3.        (10 points) Using BayesWare Discoverer.

Download and install the Discoverer 1.0 package (formerly Bayesian Knowledge Discoverer or BKD) from http://bayesware.com, or run the copy installed on Goodland or in N16.  Use it to learn Asia, aka Lung-Cancer, a very small BBN, from data.  You can obtain this data from http://www.kddresearch.org/Courses/Spring-2001/CIS690/Homework/Problems/HW2/AsiaDat.zip

and will need to do a little preprocessing to get it into Discoverer.

 

Submit a screen shot of your Asia BBN and also attach the saved network, titled Asia.

 

 

4.        (10 points) Using Hugin.

Download the Hugin Lite demo from http://www.hugin.dk and install it.

a)       (5 points) Use Hugin to build a full Bayesian network for the Sprinkler-Rain example from lecture, using your own subjective estimates of CPTs.  Make sure that all your probability values are legitimate (specifically, that they have the proper range and marginalize properly).  Submit a screen shot of your BBN and attach it as a Hugin file titled Sprinkler-Rain.hkb.

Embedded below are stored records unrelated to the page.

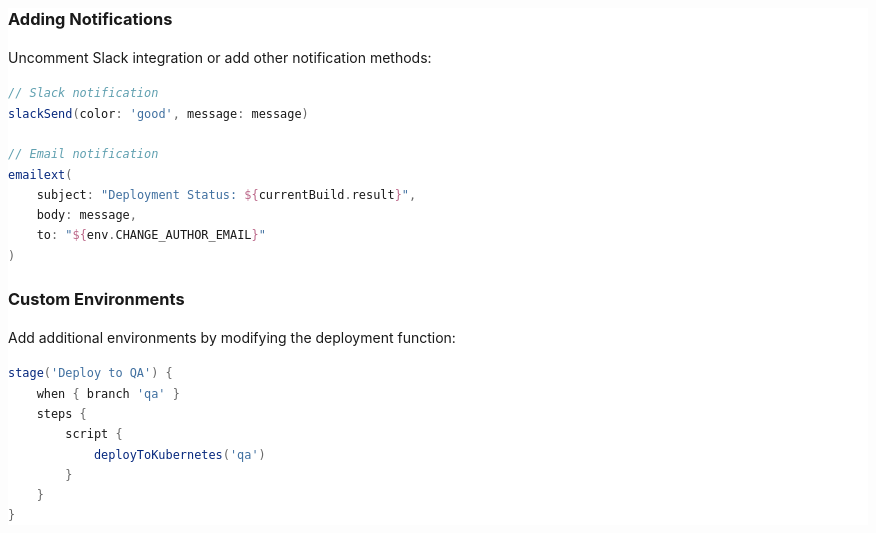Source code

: ### Adding Notifications
Uncomment Slack integration or add other notification methods:

```groovy
// Slack notification
slackSend(color: 'good', message: message)

// Email notification
emailext(
    subject: "Deployment Status: ${currentBuild.result}",
    body: message,
    to: "${env.CHANGE_AUTHOR_EMAIL}"
)
```

### Custom Environments
Add additional environments by modifying the deployment function:

```groovy
stage('Deploy to QA') {
    when { branch 'qa' }
    steps {
        script {
            deployToKubernetes('qa')
        }
    }
}
```
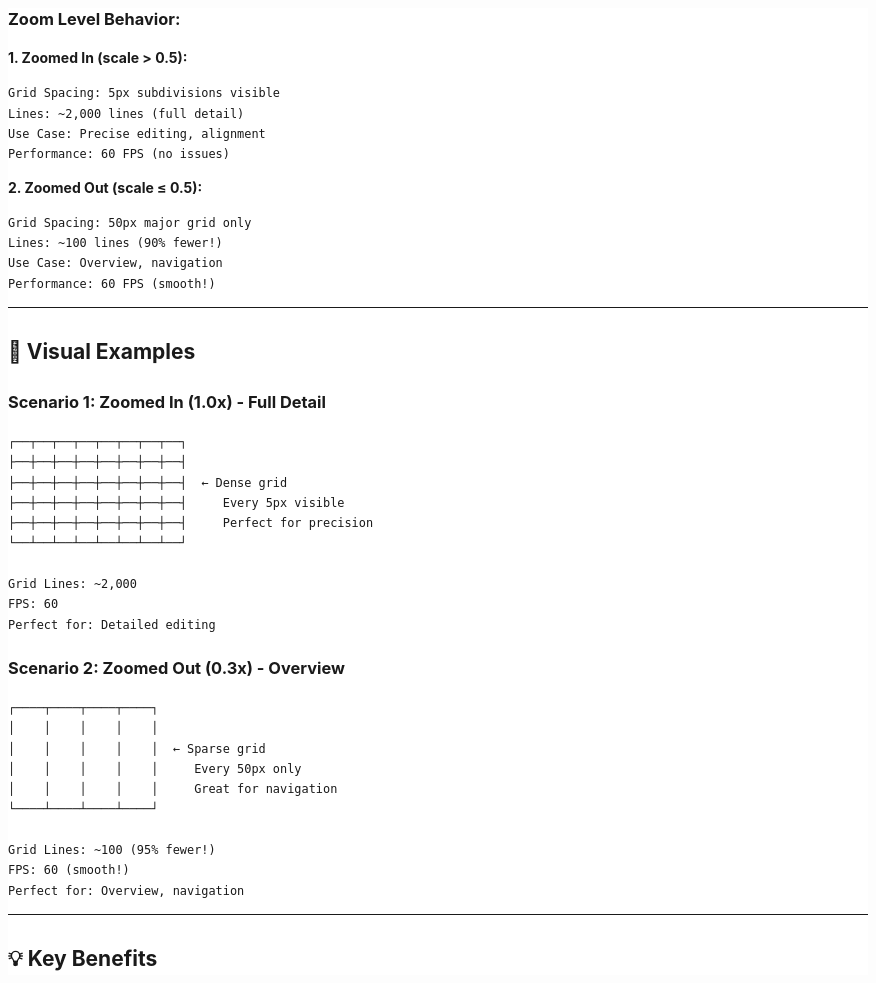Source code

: ### **Zoom Level Behavior:**

**1. Zoomed In (scale > 0.5):**
```
Grid Spacing: 5px subdivisions visible
Lines: ~2,000 lines (full detail)
Use Case: Precise editing, alignment
Performance: 60 FPS (no issues)
```

**2. Zoomed Out (scale ≤ 0.5):**
```
Grid Spacing: 50px major grid only
Lines: ~100 lines (90% fewer!)
Use Case: Overview, navigation
Performance: 60 FPS (smooth!)
```

---

## 🎨 Visual Examples

### **Scenario 1: Zoomed In (1.0x) - Full Detail**
```
┌──┬──┬──┬──┬──┬──┬──┬──┐
├──┼──┼──┼──┼──┼──┼──┼──┤
├──┼──┼──┼──┼──┼──┼──┼──┤  ← Dense grid
├──┼──┼──┼──┼──┼──┼──┼──┤     Every 5px visible
├──┼──┼──┼──┼──┼──┼──┼──┤     Perfect for precision
└──┴──┴──┴──┴──┴──┴──┴──┘

Grid Lines: ~2,000
FPS: 60
Perfect for: Detailed editing
```

### **Scenario 2: Zoomed Out (0.3x) - Overview**
```
┌────┬────┬────┬────┐
│    │    │    │    │
│    │    │    │    │  ← Sparse grid
│    │    │    │    │     Every 50px only
│    │    │    │    │     Great for navigation
└────┴────┴────┴────┘

Grid Lines: ~100 (95% fewer!)
FPS: 60 (smooth!)
Perfect for: Overview, navigation
```

---

## 💡 Key Benefits
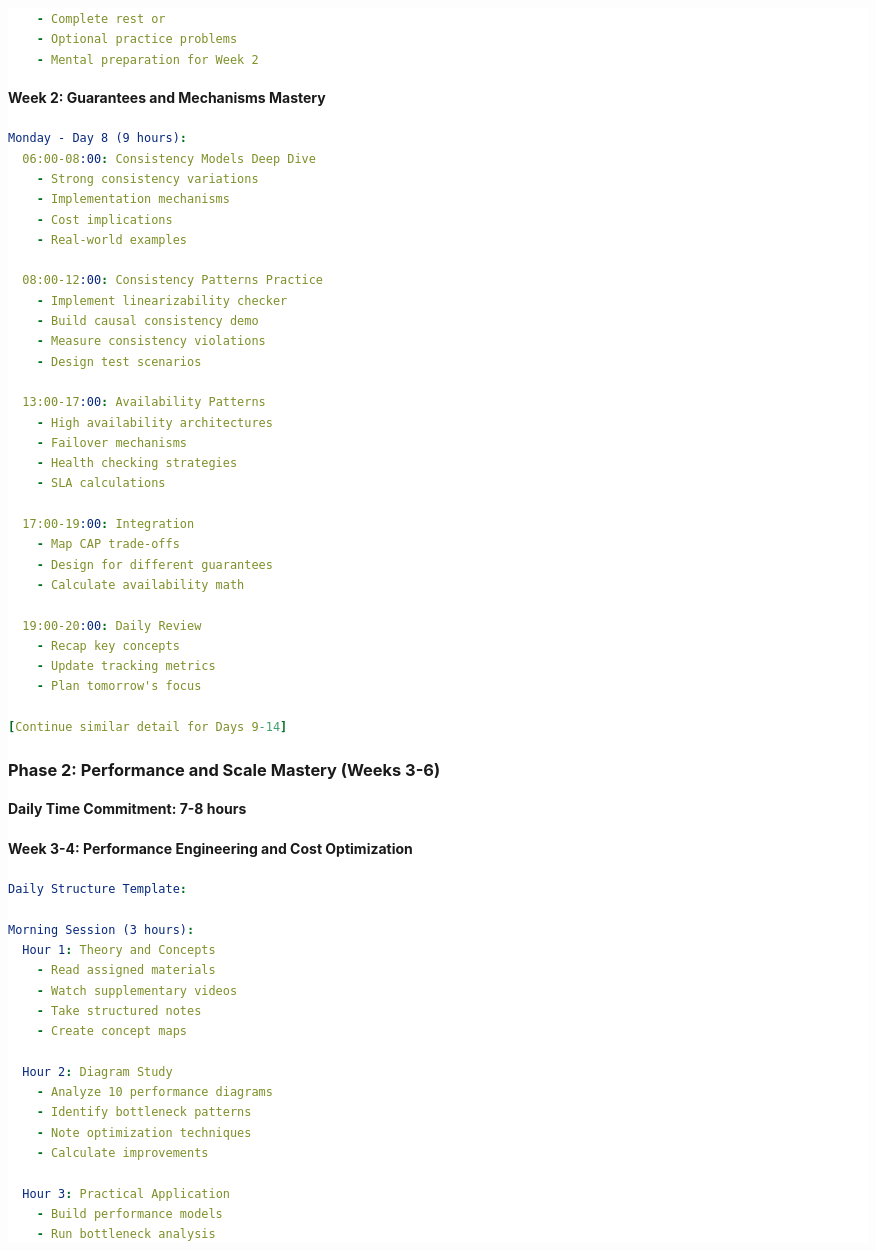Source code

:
 ```yaml
    - Complete rest or
    - Optional practice problems
    - Mental preparation for Week 2
```

#### Week 2: Guarantees and Mechanisms Mastery
```yaml
Monday - Day 8 (9 hours):
  06:00-08:00: Consistency Models Deep Dive
    - Strong consistency variations
    - Implementation mechanisms
    - Cost implications
    - Real-world examples

  08:00-12:00: Consistency Patterns Practice
    - Implement linearizability checker
    - Build causal consistency demo
    - Measure consistency violations
    - Design test scenarios

  13:00-17:00: Availability Patterns
    - High availability architectures
    - Failover mechanisms
    - Health checking strategies
    - SLA calculations

  17:00-19:00: Integration
    - Map CAP trade-offs
    - Design for different guarantees
    - Calculate availability math

  19:00-20:00: Daily Review
    - Recap key concepts
    - Update tracking metrics
    - Plan tomorrow's focus

[Continue similar detail for Days 9-14]
```

### Phase 2: Performance and Scale Mastery (Weeks 3-6)
**Daily Time Commitment: 7-8 hours**

#### Week 3-4: Performance Engineering and Cost Optimization
```yaml
Daily Structure Template:

Morning Session (3 hours):
  Hour 1: Theory and Concepts
    - Read assigned materials
    - Watch supplementary videos
    - Take structured notes
    - Create concept maps

  Hour 2: Diagram Study
    - Analyze 10 performance diagrams
    - Identify bottleneck patterns
    - Note optimization techniques
    - Calculate improvements

  Hour 3: Practical Application
    - Build performance models
    - Run bottleneck analysis
```
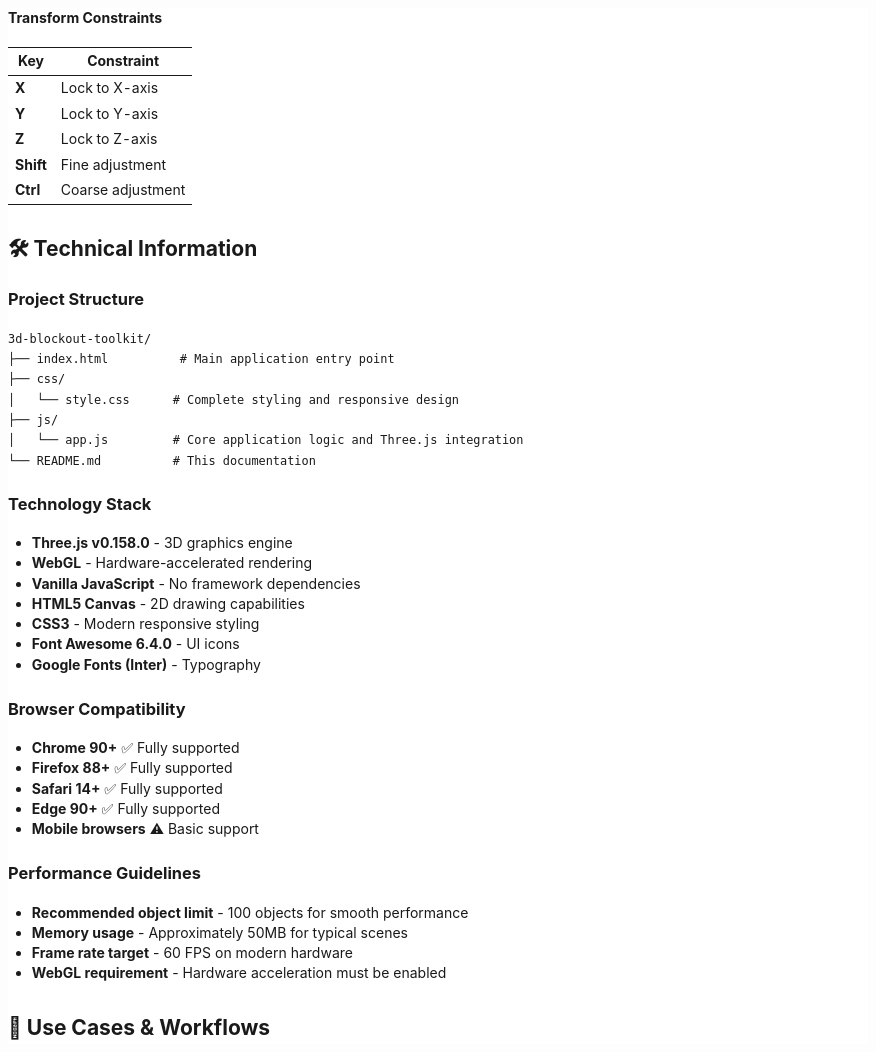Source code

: #### Transform Constraints
| Key | Constraint |
|-----|------------|
| **X** | Lock to X-axis |
| **Y** | Lock to Y-axis |
| **Z** | Lock to Z-axis |
| **Shift** | Fine adjustment |
| **Ctrl** | Coarse adjustment |

## 🛠 Technical Information

### Project Structure
```
3d-blockout-toolkit/
├── index.html          # Main application entry point
├── css/
│   └── style.css      # Complete styling and responsive design
├── js/
│   └── app.js         # Core application logic and Three.js integration
└── README.md          # This documentation
```

### Technology Stack
- **Three.js v0.158.0** - 3D graphics engine
- **WebGL** - Hardware-accelerated rendering
- **Vanilla JavaScript** - No framework dependencies
- **HTML5 Canvas** - 2D drawing capabilities
- **CSS3** - Modern responsive styling
- **Font Awesome 6.4.0** - UI icons
- **Google Fonts (Inter)** - Typography

### Browser Compatibility
- **Chrome 90+** ✅ Fully supported
- **Firefox 88+** ✅ Fully supported  
- **Safari 14+** ✅ Fully supported
- **Edge 90+** ✅ Fully supported
- **Mobile browsers** ⚠️ Basic support

### Performance Guidelines
- **Recommended object limit** - 100 objects for smooth performance
- **Memory usage** - Approximately 50MB for typical scenes
- **Frame rate target** - 60 FPS on modern hardware
- **WebGL requirement** - Hardware acceleration must be enabled

## 🎯 Use Cases & Workflows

b)       (5 points) Perform inference using this network and 5 randomly generated examples with Season and Sprinkler as your evidence. Submit a screen shot of your BBN after inference on one example and the Most Probable Explanation  (in a small table)  for all 5 cases.

 

Extra Credit (10 points): Produce dotty (PostScript) and MineSet TreeViz files for the Diabetes data set using ID3 and view them.  Submit the .ps file of the dotty output and a screen shot of the decision tree in MineSet 3.1.